TRY IT: Which lines in the material below contain the string "skifertag" with matching capitalization? Locate each one and copy the whole line.

TASK MATERIAL:

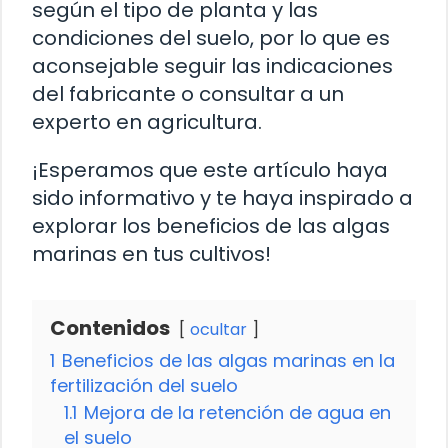
según el tipo de planta y las
condiciones del suelo, por lo que es
aconsejable seguir las indicaciones
del fabricante o consultar a un
experto en agricultura.
¡Esperamos que este artículo haya
sido informativo y te haya inspirado a
explorar los beneficios de las algas
marinas en tus cultivos!
Contenidos
ocultar
1
Beneficios de las algas marinas en la
fertilización del suelo
1.1
Mejora de la retención de agua en
el suelo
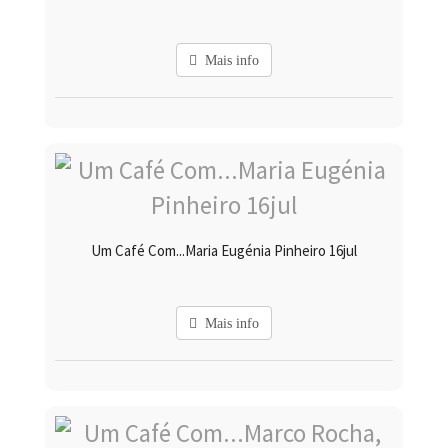
Mais info
Um Café Com...Maria Eugénia Pinheiro 16jul
Mais info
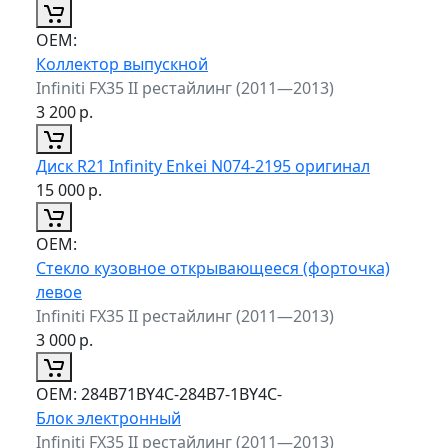
ОЕМ:
Коллектор выпускной
Infiniti FX35 II рестайлинг (2011—2013)
3 200
р.
Диск R21 Infinity Enkei N074-2195 оригинал
15 000
р.
ОЕМ:
Стекло кузовное открывающееся (форточка)
левое
Infiniti FX35 II рестайлинг (2011—2013)
3 000
р.
ОЕМ:
284B71BY4C-284B7-1BY4C-
Блок электронный
Infiniti FX35 II рестайлинг (2011—2013)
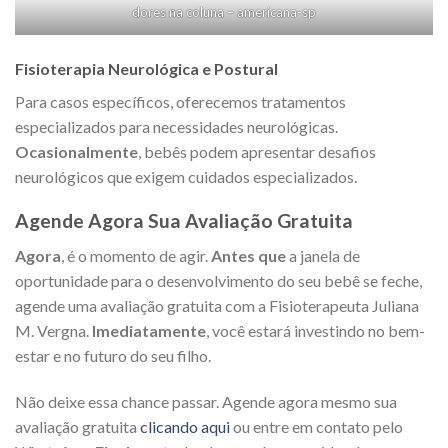
dores na coluna – americana-sp
Fisioterapia Neurológica e Postural
Para casos específicos, oferecemos tratamentos
especializados para necessidades neurológicas.
Ocasionalmente
, bebês podem apresentar desafios
neurológicos que exigem cuidados especializados.
Agende Agora Sua Avaliação Gratuita
Agora
, é o momento de agir.
Antes que
a janela de
oportunidade para o desenvolvimento do seu bebê se feche,
agende uma avaliação gratuita com a Fisioterapeuta Juliana
M. Vergna.
Imediatamente
, você estará investindo no bem-
estar e no futuro do seu filho.
Não deixe essa chance passar. Agende agora mesmo sua
avaliação gratuita
clicando aqui
ou entre em contato pelo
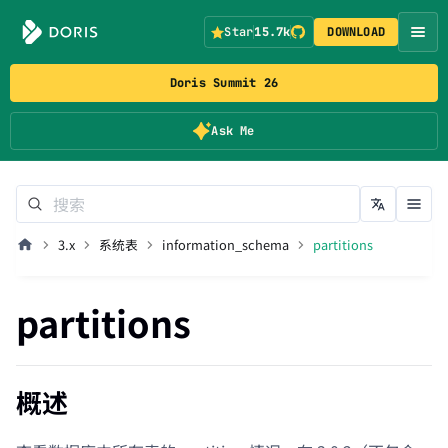
Star
15.7k
DOWNLOAD
Doris Summit 26
Ask Me
3.x
系统表
information_schema
partitions
partitions
概述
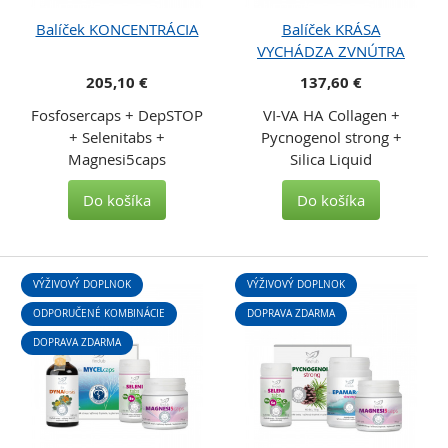
Balíček KONCENTRÁCIA
Balíček KRÁSA
VYCHÁDZA ZVNÚTRA
205,10 €
137,60 €
Fosfosercaps + DepSTOP
VI-VA HA Collagen +
+ Selenitabs +
Pycnogenol strong +
Magnesi5caps
Silica Liquid
Do košíka
Do košíka
VÝŽIVOVÝ DOPLNOK
VÝŽIVOVÝ DOPLNOK
ODPORUČENÉ KOMBINÁCIE
DOPRAVA ZDARMA
DOPRAVA ZDARMA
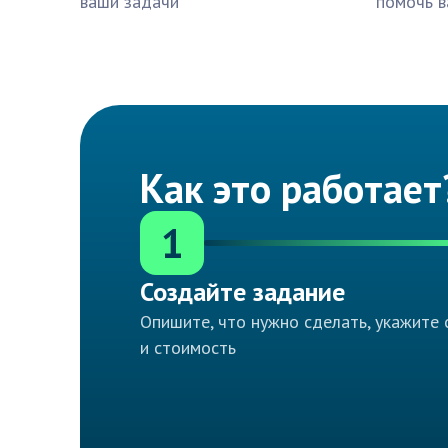
ваши задачи
помочь в
Как это работает
1
Создайте задание
Опишите, что нужно сделать, укажите 
и стоимость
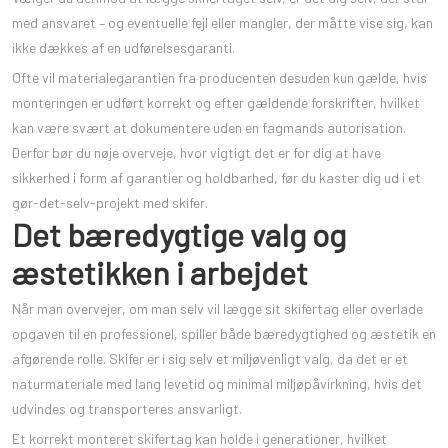
med ansvaret – og eventuelle fejl eller mangler, der måtte vise sig, kan
ikke dækkes af en udførelsesgaranti.
Ofte vil materialegarantien fra producenten desuden kun gælde, hvis
monteringen er udført korrekt og efter gældende forskrifter, hvilket
kan være svært at dokumentere uden en fagmands autorisation.
Derfor bør du nøje overveje, hvor vigtigt det er for dig at have
sikkerhed i form af garantier og holdbarhed, før du kaster dig ud i et
gør-det-selv-projekt med skifer.
Det bæredygtige valg og
æstetikken i arbejdet
Når man overvejer, om man selv vil lægge sit skifertag eller overlade
opgaven til en professionel, spiller både bæredygtighed og æstetik en
afgørende rolle. Skifer er i sig selv et miljøvenligt valg, da det er et
naturmateriale med lang levetid og minimal miljøpåvirkning, hvis det
udvindes og transporteres ansvarligt.
Et korrekt monteret skifertag kan holde i generationer, hvilket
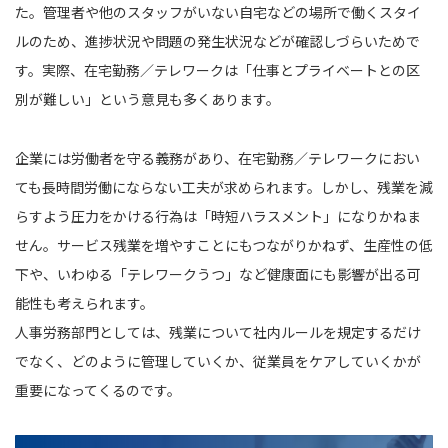
た。管理者や他のスタッフがいない自宅などの場所で働くスタイ
ルのため、進捗状況や問題の発生状況などが確認しづらいためで
す。実際、在宅勤務／テレワークは「仕事とプライベートとの区
別が難しい」という意見も多くあります。
企業には労働者を守る義務があり、在宅勤務／テレワークにおい
ても長時間労働にならない工夫が求められます。しかし、残業を減
らすよう圧力をかける行為は「時短ハラスメント」になりかねま
せん。サービス残業を増やすことにもつながりかねず、生産性の低
下や、いわゆる「テレワークうつ」など健康面にも影響が出る可
能性も考えられます。
人事労務部門としては、残業について社内ルールを規定するだけ
でなく、どのように管理していくか、従業員をケアしていくかが
重要になってくるのです。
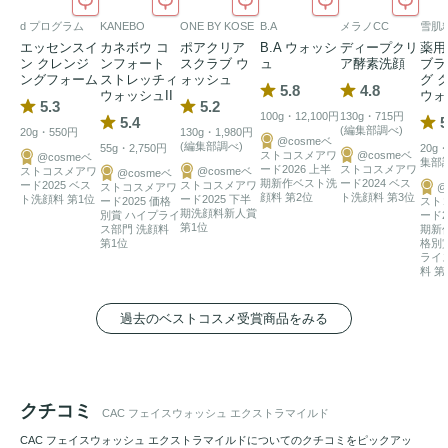
み、やさしく洗い上げます。泡切れが速く、素早くしっかり
d プログラム
KANEBO
ONE BY KOSE
B.A
メラノCC
雪肌
すすげるため、肌への負担も最小限に。忙しい朝にもぴった
エッセンスイ
カネボウ コ
ポアクリア
B.A ウォッシ
ディープクリ
薬用
りです。

ン クレンジ
ンフォート
スクラブ ウ
ュ
ア酵素洗顔
ブラ
ングフォーム
ストレッチィ
ォッシュ
グ 
※バイオマスプラ容器（原料として再生可能な有機物資源を
5.8
4.8
ウォッシュII
ウォ
5.3
5.2
含んだプラスティック）
100g・12,100円
130g・715円
5.4
5
(編集部調べ)
20g・550円
130g・1,980円
@cosmeベ
(編集部調べ)
55g・2,750円
20g・
ストコスメアワ
@cosmeベ
@cosmeベ
集部
ード2026 上半
ストコスメアワ
ストコスメアワ
@cosmeベ
@cosmeベ
期新作ベスト洗
ード2024 ベス
ード2025 ベス
ストコスメアワ
ストコスメアワ
@
顔料 第2位
ト洗顔料 第3位
ト洗顔料 第1位
ード2025 下半
ード2025 価格
スト
期洗顔料新人賞
別賞 ハイプライ
ード2
第1位
ス部門 洗顔料
期新
第1位
格別
ライ
料 第
過去のベストコスメ受賞商品をみる
クチコミ
CAC フェイスウォッシュ エクストラマイルド
CAC フェイスウォッシュ エクストラマイルドについてのクチコミをピックアッ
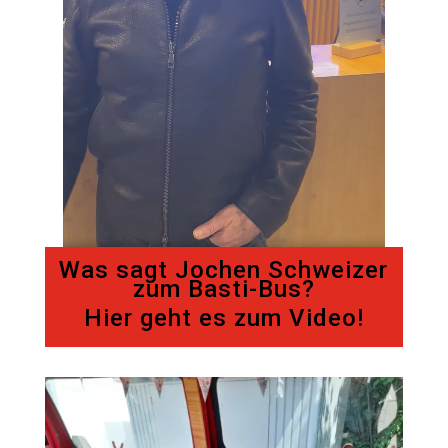
Was sagt Jochen Schweizer
zum Basti-Bus?
Hier geht es zum Video!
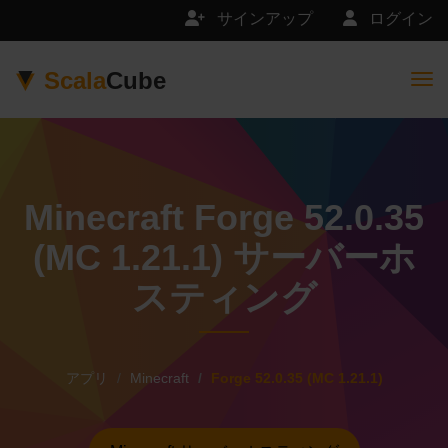
サインアップ
ログイン
Scala
Cube
Togg
Minecraft Forge 52.0.35
(MC 1.21.1) サーバーホ
スティング
アプリ
Minecraft
Forge 52.0.35 (MC 1.21.1)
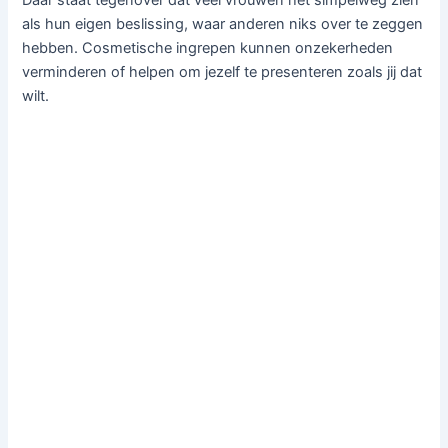
als hun eigen beslissing, waar anderen niks over te zeggen
hebben. Cosmetische ingrepen kunnen onzekerheden
verminderen of helpen om jezelf te presenteren zoals jij dat
wilt.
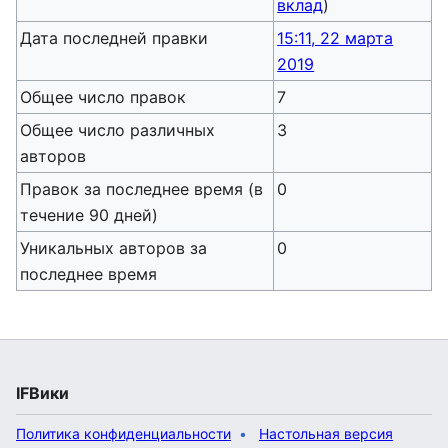
вклад
)
Дата последней правки
15:11, 22 марта
2019
Общее число правок
7
Общее число различных
3
авторов
Правок за последнее время (в
0
течение 90 дней)
Уникальных авторов за
0
последнее время
IFВики
Политика конфиденциальности
Настольная версия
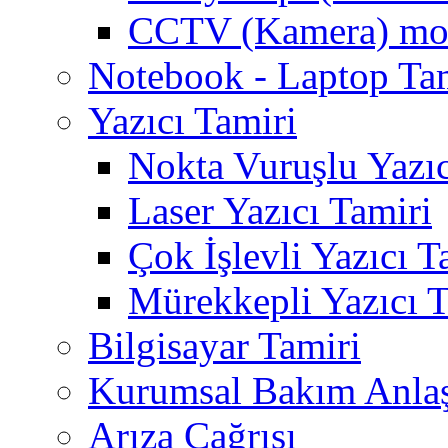
CCTV (Kamera) mon
Notebook - Laptop Ta
Yazıcı Tamiri
Nokta Vuruşlu Yazıc
Laser Yazıcı Tamiri
Çok İşlevli Yazıcı T
Mürekkepli Yazıcı T
Bilgisayar Tamiri
Kurumsal Bakım Anla
Arıza Çağrısı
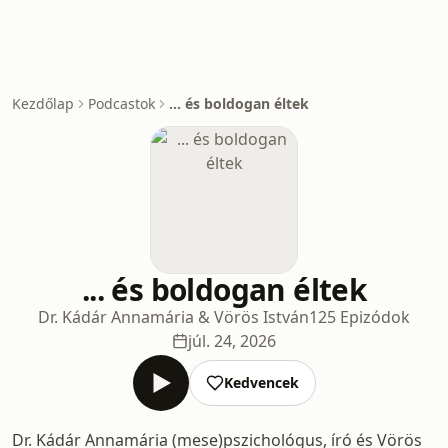
Kezdőlap
Podcastok
... és boldogan éltek
... és boldogan éltek
Dr. Kádár Annamária & Vörös István
125 Epizódok
júl. 24, 2026
Kedvencek
Dr. Kádár Annamária (mese)pszichológus, író és Vörös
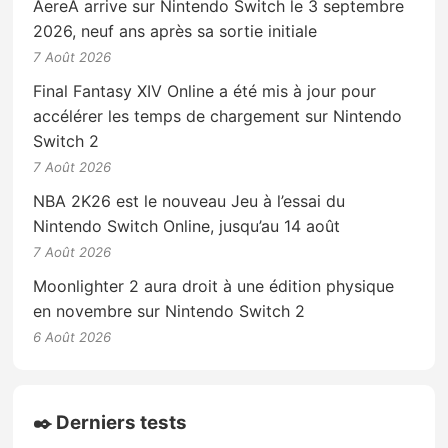
AereA arrive sur Nintendo Switch le 3 septembre
2026, neuf ans après sa sortie initiale
7 Août 2026
Final Fantasy XIV Online a été mis à jour pour
accélérer les temps de chargement sur Nintendo
Switch 2
7 Août 2026
NBA 2K26 est le nouveau Jeu à l’essai du
Nintendo Switch Online, jusqu’au 14 août
7 Août 2026
Moonlighter 2 aura droit à une édition physique
en novembre sur Nintendo Switch 2
6 Août 2026
✒️ Derniers tests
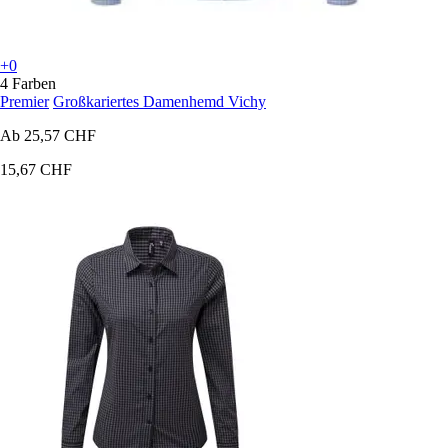
+0
4 Farben
Premier
Großkariertes Damenhemd Vichy
Ab
25,57 CHF
15,67 CHF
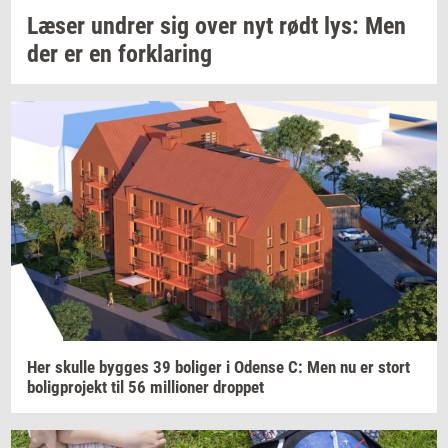
Læser
un­drer
sig over nyt rødt lys: Men
der er en
for­kla­ring
Her
skul­le
byg­ges
39
bo­li­ger
i
Oden­se
C: Men nu er stort
bo­lig­pro­jekt
til 56
mil­li­o­ner
drop­pet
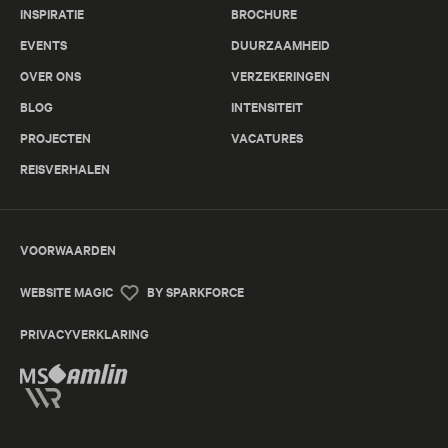
INSPIRATIE
BROCHURE
EVENTS
DUURZAAMHEID
OVER ONS
VERZEKERINGEN
BLOG
INTENSITEIT
PROJECTEN
VACATURES
REISVERHALEN
VOORWAARDEN
WEBSITE MAGIC
BY SPARKFORCE
PRIVACYVERKLARING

SOLVED EXERCISE:
Når man overvejer, om man selv vil lægge sit skifertag eller overlade
Et korrekt monteret skifertag kan holde i generationer, hvilket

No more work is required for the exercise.